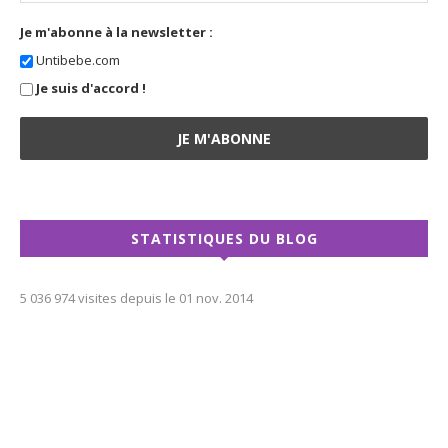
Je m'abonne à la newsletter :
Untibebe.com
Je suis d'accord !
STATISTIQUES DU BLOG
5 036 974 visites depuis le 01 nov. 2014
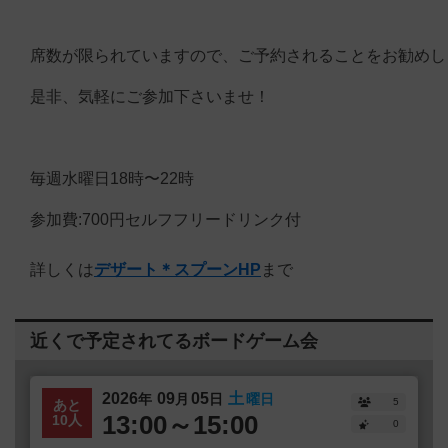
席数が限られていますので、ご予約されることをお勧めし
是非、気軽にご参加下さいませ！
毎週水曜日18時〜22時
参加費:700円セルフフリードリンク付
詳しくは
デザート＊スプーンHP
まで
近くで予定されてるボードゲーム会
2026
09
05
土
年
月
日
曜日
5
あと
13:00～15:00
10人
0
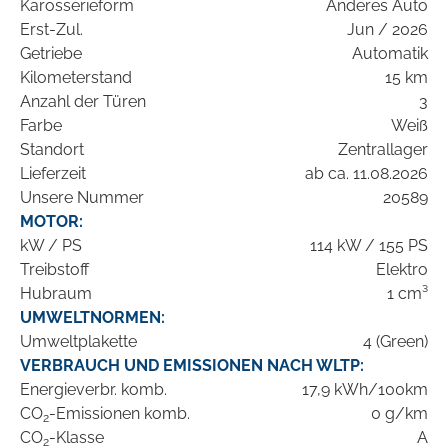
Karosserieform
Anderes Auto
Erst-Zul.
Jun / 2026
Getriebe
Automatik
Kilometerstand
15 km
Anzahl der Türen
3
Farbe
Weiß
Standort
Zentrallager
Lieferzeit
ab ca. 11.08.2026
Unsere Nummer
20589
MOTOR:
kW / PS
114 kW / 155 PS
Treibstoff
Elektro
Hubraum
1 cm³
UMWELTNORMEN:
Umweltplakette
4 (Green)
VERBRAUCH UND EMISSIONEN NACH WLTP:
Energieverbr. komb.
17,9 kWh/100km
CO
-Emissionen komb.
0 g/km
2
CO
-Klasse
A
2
^^^^^^^^
Please write out the lines from the one that holds "近くで予定されてるボードゲーム会" through the end of the material, both ends included, exactly and with no pictures.

近くで予定されてるボードゲーム会
2026
09
05
土
年
月
日
曜日
5
あと
13:00～15:00
10人
0
Karosserieform
Anderes Auto
Erst-Zul.
Jun / 2026
Getriebe
Automatik
Kilometerstand
15 km
Anzahl der Türen
3
Farbe
Weiß
Standort
Zentrallager
Lieferzeit
ab ca. 11.08.2026
Unsere Nummer
20589
MOTOR:
kW / PS
114 kW / 155 PS
Treibstoff
Elektro
Hubraum
1 cm³
UMWELTNORMEN:
Umweltplakette
4 (Green)
VERBRAUCH UND EMISSIONEN NACH WLTP:
Energieverbr. komb.
17,9 kWh/100km
CO
-Emissionen komb.
0 g/km
2
CO
-Klasse
A
2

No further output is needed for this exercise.